─── INFORMATION PROVIDED

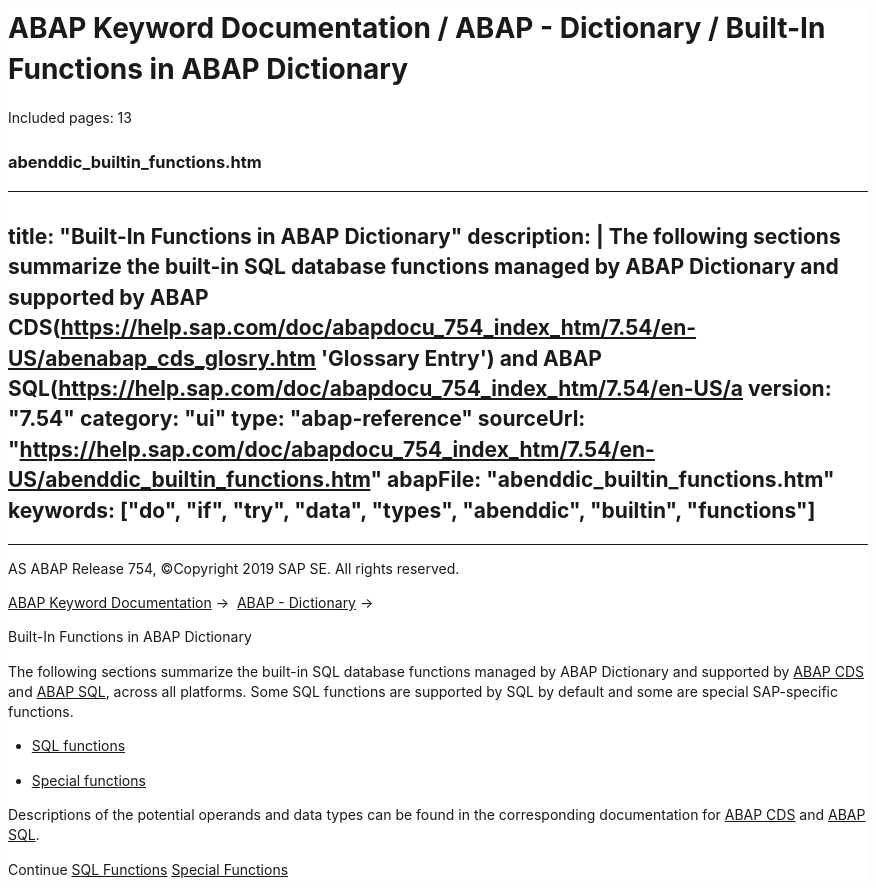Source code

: # ABAP Keyword Documentation / ABAP - Dictionary / Built-In Functions in ABAP Dictionary

Included pages: 13


### abenddic_builtin_functions.htm

---
title: "Built-In Functions in ABAP Dictionary"
description: |
  The following sections summarize the built-in SQL database functions managed by ABAP Dictionary and supported by ABAP CDS(https://help.sap.com/doc/abapdocu_754_index_htm/7.54/en-US/abenabap_cds_glosry.htm 'Glossary Entry') and ABAP SQL(https://help.sap.com/doc/abapdocu_754_index_htm/7.54/en-US/a
version: "7.54"
category: "ui"
type: "abap-reference"
sourceUrl: "https://help.sap.com/doc/abapdocu_754_index_htm/7.54/en-US/abenddic_builtin_functions.htm"
abapFile: "abenddic_builtin_functions.htm"
keywords: ["do", "if", "try", "data", "types", "abenddic", "builtin", "functions"]
---

* * *

AS ABAP Release 754, ©Copyright 2019 SAP SE. All rights reserved.

[ABAP Keyword Documentation](https://help.sap.com/doc/abapdocu_754_index_htm/7.54/en-US/abenabap.htm) →  [ABAP - Dictionary](https://help.sap.com/doc/abapdocu_754_index_htm/7.54/en-US/abenabap_dictionary.htm) → 

Built-In Functions in ABAP Dictionary

The following sections summarize the built-in SQL database functions managed by ABAP Dictionary and supported by [ABAP CDS](https://help.sap.com/doc/abapdocu_754_index_htm/7.54/en-US/abenabap_cds_glosry.htm "Glossary Entry") and [ABAP SQL](https://help.sap.com/doc/abapdocu_754_index_htm/7.54/en-US/abenopen_sql_glosry.htm "Glossary Entry"), across all platforms. Some SQL functions are supported by SQL by default and some are special SAP-specific functions.

-   [SQL functions](https://help.sap.com/doc/abapdocu_754_index_htm/7.54/en-US/abensql_functions.htm)

-   [Special functions](https://help.sap.com/doc/abapdocu_754_index_htm/7.54/en-US/abenddic_special_functions.htm)

Descriptions of the potential operands and data types can be found in the corresponding documentation for [ABAP CDS](https://help.sap.com/doc/abapdocu_754_index_htm/7.54/en-US/abencds_f1_builtin_functions.htm) and [ABAP SQL](https://help.sap.com/doc/abapdocu_754_index_htm/7.54/en-US/abenopen_sql_builtin_functions.htm).

Continue
[SQL Functions](https://help.sap.com/doc/abapdocu_754_index_htm/7.54/en-US/abensql_functions.htm)
[Special Functions](https://help.sap.com/doc/abapdocu_754_index_htm/7.54/en-US/abenddic_special_functions.htm)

──────

INSTRUCTION
The images in the entries above should be left out; please reproduce exactly the lines from the first through the one containing "description: |".

RESPONSE BELOW
Source code

: # ABAP Keyword Documentation / ABAP - Dictionary / Built-In Functions in ABAP Dictionary

Included pages: 13


### abenddic_builtin_functions.htm

---
title: "Built-In Functions in ABAP Dictionary"
description: |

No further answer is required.